[RECORDS PROVIDED Boundary: Start]

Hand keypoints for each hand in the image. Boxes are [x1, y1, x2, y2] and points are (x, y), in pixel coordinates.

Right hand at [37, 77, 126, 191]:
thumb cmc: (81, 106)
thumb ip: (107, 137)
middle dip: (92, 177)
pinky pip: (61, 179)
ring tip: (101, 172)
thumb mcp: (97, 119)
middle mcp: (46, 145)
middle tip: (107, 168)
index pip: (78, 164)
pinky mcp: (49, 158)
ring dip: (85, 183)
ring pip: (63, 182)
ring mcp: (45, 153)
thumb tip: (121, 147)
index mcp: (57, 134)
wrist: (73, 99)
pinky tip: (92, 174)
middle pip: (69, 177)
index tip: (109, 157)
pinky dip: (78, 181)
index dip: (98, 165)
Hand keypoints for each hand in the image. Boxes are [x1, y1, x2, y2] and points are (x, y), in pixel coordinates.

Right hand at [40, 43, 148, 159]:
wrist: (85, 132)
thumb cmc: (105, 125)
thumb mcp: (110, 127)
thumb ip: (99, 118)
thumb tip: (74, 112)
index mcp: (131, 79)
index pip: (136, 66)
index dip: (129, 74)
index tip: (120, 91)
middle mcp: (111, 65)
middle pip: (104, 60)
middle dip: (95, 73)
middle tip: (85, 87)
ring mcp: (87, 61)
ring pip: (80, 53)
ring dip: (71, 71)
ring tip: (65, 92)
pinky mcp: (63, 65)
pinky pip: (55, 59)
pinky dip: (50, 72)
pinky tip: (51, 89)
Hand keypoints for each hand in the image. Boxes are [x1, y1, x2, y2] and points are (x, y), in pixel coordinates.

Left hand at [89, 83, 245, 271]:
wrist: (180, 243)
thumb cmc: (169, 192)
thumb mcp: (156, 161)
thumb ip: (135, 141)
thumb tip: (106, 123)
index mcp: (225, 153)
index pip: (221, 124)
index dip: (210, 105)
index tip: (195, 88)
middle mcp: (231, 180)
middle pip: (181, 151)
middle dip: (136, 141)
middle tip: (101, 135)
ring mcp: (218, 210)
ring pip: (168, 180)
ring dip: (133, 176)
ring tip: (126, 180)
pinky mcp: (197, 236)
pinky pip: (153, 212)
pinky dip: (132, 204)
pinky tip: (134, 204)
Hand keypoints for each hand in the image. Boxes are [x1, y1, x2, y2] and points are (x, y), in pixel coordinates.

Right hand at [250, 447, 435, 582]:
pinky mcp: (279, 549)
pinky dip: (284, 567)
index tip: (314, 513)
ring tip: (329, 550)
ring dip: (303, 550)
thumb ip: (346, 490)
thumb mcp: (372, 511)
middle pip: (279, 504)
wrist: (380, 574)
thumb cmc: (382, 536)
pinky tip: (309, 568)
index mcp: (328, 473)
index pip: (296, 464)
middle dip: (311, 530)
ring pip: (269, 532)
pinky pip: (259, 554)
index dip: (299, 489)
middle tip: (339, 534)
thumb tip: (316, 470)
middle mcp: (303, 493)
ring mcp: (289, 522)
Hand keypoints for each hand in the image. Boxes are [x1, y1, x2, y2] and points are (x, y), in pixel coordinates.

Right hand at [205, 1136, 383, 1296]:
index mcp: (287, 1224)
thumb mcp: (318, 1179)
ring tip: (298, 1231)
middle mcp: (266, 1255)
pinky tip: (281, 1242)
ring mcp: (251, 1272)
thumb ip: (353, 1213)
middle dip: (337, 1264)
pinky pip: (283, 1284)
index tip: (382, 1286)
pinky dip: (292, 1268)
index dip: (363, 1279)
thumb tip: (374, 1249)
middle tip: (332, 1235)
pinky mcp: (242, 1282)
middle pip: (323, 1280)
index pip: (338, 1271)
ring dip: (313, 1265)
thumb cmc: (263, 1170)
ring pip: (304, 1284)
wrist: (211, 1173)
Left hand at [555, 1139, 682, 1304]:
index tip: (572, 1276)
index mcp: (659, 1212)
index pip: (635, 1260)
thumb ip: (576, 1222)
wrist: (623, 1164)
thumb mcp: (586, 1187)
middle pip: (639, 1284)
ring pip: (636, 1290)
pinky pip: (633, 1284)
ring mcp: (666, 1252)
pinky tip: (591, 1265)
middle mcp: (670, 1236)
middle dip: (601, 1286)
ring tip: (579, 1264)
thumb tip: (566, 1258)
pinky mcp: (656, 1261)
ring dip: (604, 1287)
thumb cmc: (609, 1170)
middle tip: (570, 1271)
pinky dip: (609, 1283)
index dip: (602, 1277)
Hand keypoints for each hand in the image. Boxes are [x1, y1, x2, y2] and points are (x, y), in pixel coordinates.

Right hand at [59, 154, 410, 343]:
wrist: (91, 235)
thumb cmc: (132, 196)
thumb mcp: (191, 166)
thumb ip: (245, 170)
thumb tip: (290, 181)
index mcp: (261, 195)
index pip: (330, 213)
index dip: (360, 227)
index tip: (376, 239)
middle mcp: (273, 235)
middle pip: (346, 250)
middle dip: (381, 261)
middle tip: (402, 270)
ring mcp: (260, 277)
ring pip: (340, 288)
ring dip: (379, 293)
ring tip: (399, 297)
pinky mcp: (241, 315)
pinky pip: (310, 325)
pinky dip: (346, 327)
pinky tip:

[RECORDS PROVIDED Boundary: End]

-- WHAT YOU ARE ASKED TO DO --
Once the records are read, print each of them exactly as written.

-- RESPONSE TO THIS TASK --
Hand keypoints for each hand in the image. Boxes are [x1, y1, x2, y2] and points are (x, y), in pixel coordinates.

Right hand at [37, 77, 126, 191]:
thumb cmc: (81, 106)
thumb ip: (107, 137)
middle dip: (92, 177)
pinky pip: (61, 179)
ring tip: (101, 172)
thumb mcp: (97, 119)
middle mcp: (46, 145)
middle tip: (107, 168)
index pip: (78, 164)
pinky mcp: (49, 158)
ring dip: (85, 183)
ring pip: (63, 182)
ring mcp: (45, 153)
thumb tip: (121, 147)
index mcp: (57, 134)
wrist: (73, 99)
pinky tip: (92, 174)
middle pip: (69, 177)
index tip: (109, 157)
pinky dip: (78, 181)
index dip: (98, 165)
Hand keypoints for each hand in the image. Boxes are [x1, y1, x2, y2] and points are (x, y), in pixel coordinates.

Right hand at [40, 43, 148, 159]:
wrist: (85, 132)
thumb cmc: (105, 125)
thumb mcp: (110, 127)
thumb ip: (99, 118)
thumb tip: (74, 112)
index mcp: (131, 79)
index pip: (136, 66)
index dip: (129, 74)
index tip: (120, 91)
middle mcp: (111, 65)
middle pip: (104, 60)
middle dip: (95, 73)
middle tip: (85, 87)
ring mcp: (87, 61)
ring pip: (80, 53)
ring dip: (71, 71)
ring tip: (65, 92)
pinky mcp: (63, 65)
pinky pip: (55, 59)
pinky dip: (50, 72)
pinky tip: (51, 89)
Hand keypoints for each hand in the image. Boxes are [x1, y1, x2, y2] and points are (x, y), in pixel coordinates.

Left hand at [89, 83, 245, 271]:
wrist: (180, 243)
thumb cmc: (169, 192)
thumb mcp: (156, 161)
thumb ip: (135, 141)
thumb tip: (106, 123)
index mcp: (225, 153)
index pip: (221, 124)
index dip: (210, 105)
index tip: (195, 88)
middle mcp: (231, 180)
middle pip: (181, 151)
middle dip: (136, 141)
middle tip: (101, 135)
ring mcp: (218, 210)
ring pip: (168, 180)
ring dip: (133, 176)
ring tip: (126, 180)
pinky mcp: (197, 236)
pinky pip: (153, 212)
pinky dip: (132, 204)
pinky tip: (134, 204)
Hand keypoints for each hand in the image. Boxes are [x1, y1, x2, y2] and points are (x, y), in pixel coordinates.

Right hand at [250, 447, 435, 582]:
pinky mcp: (279, 549)
pinky dip: (284, 567)
index tip: (314, 513)
ring tip: (329, 550)
ring dip: (303, 550)
thumb ip: (346, 490)
thumb mcp: (372, 511)
middle pip: (279, 504)
wrist: (380, 574)
thumb cmc: (382, 536)
pinky tip: (309, 568)
index mcp: (328, 473)
index pip: (296, 464)
middle dip: (311, 530)
ring pip: (269, 532)
pinky pip: (259, 554)
index dip: (299, 489)
middle tip: (339, 534)
thumb tip: (316, 470)
middle mcp: (303, 493)
ring mcp: (289, 522)
Hand keypoints for each hand in the image. Boxes are [x1, y1, x2, y2] and points are (x, y), in pixel coordinates.

Right hand at [205, 1136, 383, 1296]:
index mcp: (287, 1224)
thumb mcp: (318, 1179)
ring tip: (298, 1231)
middle mcp: (266, 1255)
pinky tip: (281, 1242)
ring mcp: (251, 1272)
thumb ip: (353, 1213)
middle dip: (337, 1264)
pinky pip: (283, 1284)
index tip: (382, 1286)
pinky dip: (292, 1268)
index dip: (363, 1279)
thumb tip: (374, 1249)
middle tip: (332, 1235)
pinky mcp: (242, 1282)
middle pip: (323, 1280)
index pip: (338, 1271)
ring dip: (313, 1265)
thumb cmc: (263, 1170)
ring pip: (304, 1284)
wrist: (211, 1173)
Left hand at [555, 1139, 682, 1304]:
index tip: (572, 1276)
index mcp: (659, 1212)
index pip: (635, 1260)
thumb ip: (576, 1222)
wrist: (623, 1164)
thumb mcp: (586, 1187)
middle pip: (639, 1284)
ring pip: (636, 1290)
pinky pip: (633, 1284)
ring mcp: (666, 1252)
pinky tip: (591, 1265)
middle mcp: (670, 1236)
middle dip: (601, 1286)
ring tip: (579, 1264)
thumb tip: (566, 1258)
pinky mcp: (656, 1261)
ring dip: (604, 1287)
thumb cmc: (609, 1170)
middle tip: (570, 1271)
pinky dip: (609, 1283)
index dip: (602, 1277)
Hand keypoints for each hand in the image. Boxes are [x1, y1, x2, y2] and points are (x, y), in pixel coordinates.

Right hand at [59, 154, 410, 343]:
wrist: (91, 235)
thumb cmc: (132, 196)
thumb mcp: (191, 166)
thumb ip: (245, 170)
thumb tip: (290, 181)
index mcp: (261, 195)
index pip: (330, 213)
index dip: (360, 227)
index tip: (376, 239)
middle mcp: (273, 235)
middle pip: (346, 250)
middle dip: (381, 261)
middle tip: (402, 270)
ring mcp: (260, 277)
ring pip: (340, 288)
ring dip: (379, 293)
ring tip: (399, 297)
pinky mcp: (241, 315)
pinky pip: (310, 325)
pinky dip: (346, 327)
pinky tip:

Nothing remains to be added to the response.